[ G.R. No. L-19554, January 31, 1964 ]
PURIFICACION PASCUA, PETITIONER, VS. HON. JESUS Y. PEREZ, ET AL., RESPONDENTS.
D E C I S I O N
BAUTISTA ANGELO, J.:
"IN VIEW OF THE FOREGOING, the Court hereby renders judgment annulling the deed of sale of the parcels of land in favor of defendant issued by the Sheriff and ordering the defendant Elisa Paraiso Vda. de Verzosa to allow plaintiff to redeem the two parcels of land in question upon payment of the amount of TWENTY THOUSAND ONE HUNDRED P20,100.00) PESOS plus interest at the legal rate from the date of the sale until the redemption is made without pronouncement as to costs."
Because of the failure of Pascua to redeem the property within the period of one year from the date of the receipt of the decision, Verzosa filed a motion on January 17, 1962 in the same ease praying that, since Pascua failed to redeem the property as stated in the decision an order be issued vesting in her the title to the property and directing the cancellation of the notice of lis pendens that was annotated on the two titles covering the property. And acceding to the motion, over the opposition of Pascua, the court a quo issued on February 6, 1962 an order the dispositive portion of which read:
"WHEREFORE, as prayed for by defendant Vda. de Verzosa, the Court hereby declares that title to the properties mortgaged under the mortgage deed Exhibit 'B' is already vested in defendant Elisa P. Vda. de Verzosa and the Register of Deeds of Manila is hereby ordered, upon payment of the proper legal fees, to cancel the notice of lis pendens of this case appearing annotated on transfer certificates of title Nos. 60626 and-60627 of the land records of Manila."

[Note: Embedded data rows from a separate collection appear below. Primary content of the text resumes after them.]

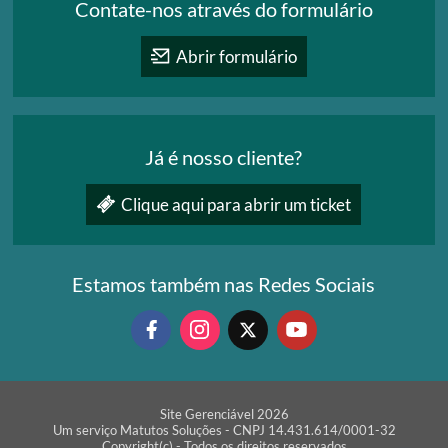
Contate-nos através do formulário
Abrir formulário
Já é nosso cliente?
Clique aqui para abrir um ticket
Estamos também nas Redes Sociais
Site Gerenciável 2026
Um serviço Matutos Soluções - CNPJ 14.431.614/0001-32
Copyright(c) - Todos os direitos reservados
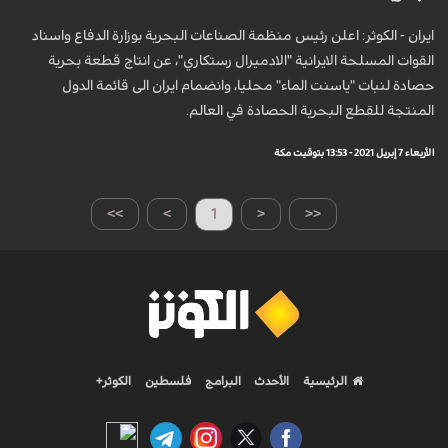
ايران - الكوثر: اعلن رئيس منظمة الصناعات البحرية بوزارة الدفاع واسناد
القوات المسلحة الايرانية "الادميرال رستكاري"، عن انتاج قطعة بحرية
حصادة لنبات "ياسنت الماء" محليا، وانضمام ايران الى قائمة الدول
المنتجة للقطع البحرية الحصادة في العالم.
الأربعاء 7 إبريل 2021 - 13:53 بتوقيت مكة
>>
>
1
<
<<
الرئيسية
الأحدث
البرامج
فلسطين
الكوثر+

In due course, Pascua interposed the present petition for certiorari contending (1) that the court a quo erred in holding that Pascua failed to redeem the property within one year from the receipt of the decision in the annulment case, there being no legal and factual basis thereof; and (2) assuming that Pascua has incurred in such failure, the court a quo erred in vesting the title of the property in Verzosa without the corresponding appropriate action and without due process of law.
There is merit in the contention that the court a quo erred in holding that petitioner has failed to redeem the property within the period of one year from the date the decision in the annulment case has become final for there is indeed no such period fixed either in the body of said decision, nor in its dispositive part, as we have quoted elsewhere in this decision. Verily, that was the intention of the court when it allowed petitioner to redeem the property upon payment of the sum of P20,100.00, plus interest thereon from date of the sale until the redemption is made, but it overlooked to specify or mention the period within which the redemption should be effected. There being no such specification, it is unfair to hold petitioner delinquent in exercising the option given to her when the period for doing so is not stated. As a matter of fact, petitioner was of the impression that her right to redeem could be exercised within what she believed to be a reasonable period of time, and at the time the motion for vesting was filed in court she had almost completed negotiation to obtain the money with which she expected to effect the redemption.
Assuming that petitioner has been delinquent in exercising her option within the period which in the opinion of the court she should have exercised it, still we are of the opinion that the court a quo erred in vesting in respondent the title of the property outright without taking the necessary appropriate action for that purpose, or without due process of law, since petitioner, at the time the motion was filed, was then the owner of the property in view oi the annulment of the sale executed by the sheriff in favor of respondent in the annulment ease instituted by petitioner against respondent. Note that what was ordered by the court a quo in said case was to allow petitioner to redeem the property upon payment of the sum of P20,100.00 which is contrary to its decision annulling the deed of sale in favor of respondent. The most, therefore, that respondent could do upon failure of petitioner to pay the above amount, was to ask the execution of the decision, and not the vesting of title to the property in her, as the court did. The only right of respondent in the premises was merely to collect the amount of the loan, plus the interest due thereon, which can be effected by filing a motion for execution in the annulment case. This respondent can still do.
Wherefore, petition is granted. The order of respondent court dated February 6, 1962 is hereby set aside. Costs against respondent Verzosa.
Bengzon, C. J., Padilla, Labrador, Concepcion, Reyes, J. B. L., Barrera, Paredes, Dizon, Regala and Makalintal, JJ., concur.